■ Source extract:
Segment Open

From: Gavin Shan <gshan@redhat.com>
To: Markus Armbruster <armbru@redhat.com>
Cc: qemu-arm@nongnu.org, qemu-devel@nongnu.org,
jonathan.cameron@huawei.com, mchehab+huawei@kernel.org,
gengdongjiu1@gmail.com, mst@redhat.com, imammedo@redhat.com,
anisinha@redhat.com, peter.maydell@linaro.org,
pbonzini@redhat.com, shan.gavin@gmail.com
Subject: Re: [PATCH v3 6/8] acpi/ghes: Use error_abort in acpi_ghes_memory_errors()
Date: Tue, 11 Nov 2025 16:02:24 +1000 [thread overview]
Message-ID: <b673bf36-cf1b-4103-bce8-0465a1385403@redhat.com> (raw)
In-Reply-To: <87o6p9gmy4.fsf@pond.sub.org>
Hi Markus,
On 11/11/25 3:25 PM, Markus Armbruster wrote:
> Gavin Shan <gshan@redhat.com> writes:
>
>> Use error_abort in acpi_ghes_memory_errors() so that the caller needn't
>> explicitly call abort() on errors. With this change, its return value
>> isn't needed any more.
>>
>> Suggested-by: Igor Mammedov <imammedo@redhat.com>
>> Signed-off-by: Gavin Shan <gshan@redhat.com>
>> ---
>> hw/acpi/ghes-stub.c | 6 +++---
>> hw/acpi/ghes.c | 15 ++++-----------
>> include/hw/acpi/ghes.h | 5 +++--
>> target/arm/kvm.c | 10 +++-------
>> 4 files changed, 13 insertions(+), 23 deletions(-)
>>
>> diff --git a/hw/acpi/ghes-stub.c b/hw/acpi/ghes-stub.c
>> index 4faf573aeb..4ef914ffc5 100644
>> --- a/hw/acpi/ghes-stub.c
>> +++ b/hw/acpi/ghes-stub.c
>> @@ -11,10 +11,10 @@
>> #include "qemu/osdep.h"
>> #include "hw/acpi/ghes.h"

Segment Closed

■ Using the information:
1. Translate this sentence from the patch email into Spanish: "Use error_abort in acpi_ghes_memory_errors() so that the caller needn't explicitly call abort() on errors."
2. Reproduce the patch email word for word, from "From: Gavin Shan" up to and including "acpi/ghes: Use error_abort in acpi_ghes_memory_errors()".

■ Available data:
Segment Open

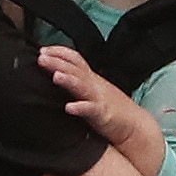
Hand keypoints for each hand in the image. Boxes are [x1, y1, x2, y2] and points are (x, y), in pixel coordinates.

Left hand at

Segment Closed

■ Answers by item number:
1. Usar error_abort en acpi_ghes_memory_errors() para que el llamador no tenga que llamar explícitamente a abort() en caso de errores.

2.
From: Gavin Shan <gshan@redhat.com>
To: Markus Armbruster <armbru@redhat.com>
Cc: qemu-arm@nongnu.org, qemu-devel@nongnu.org,
jonathan.cameron@huawei.com, mchehab+huawei@kernel.org,
gengdongjiu1@gmail.com, mst@redhat.com, imammedo@redhat.com,
anisinha@redhat.com, peter.maydell@linaro.org,
pbonzini@redhat.com, shan.gavin@gmail.com
Subject: Re: [PATCH v3 6/8] acpi/ghes: Use error_abort in acpi_ghes_memory_errors()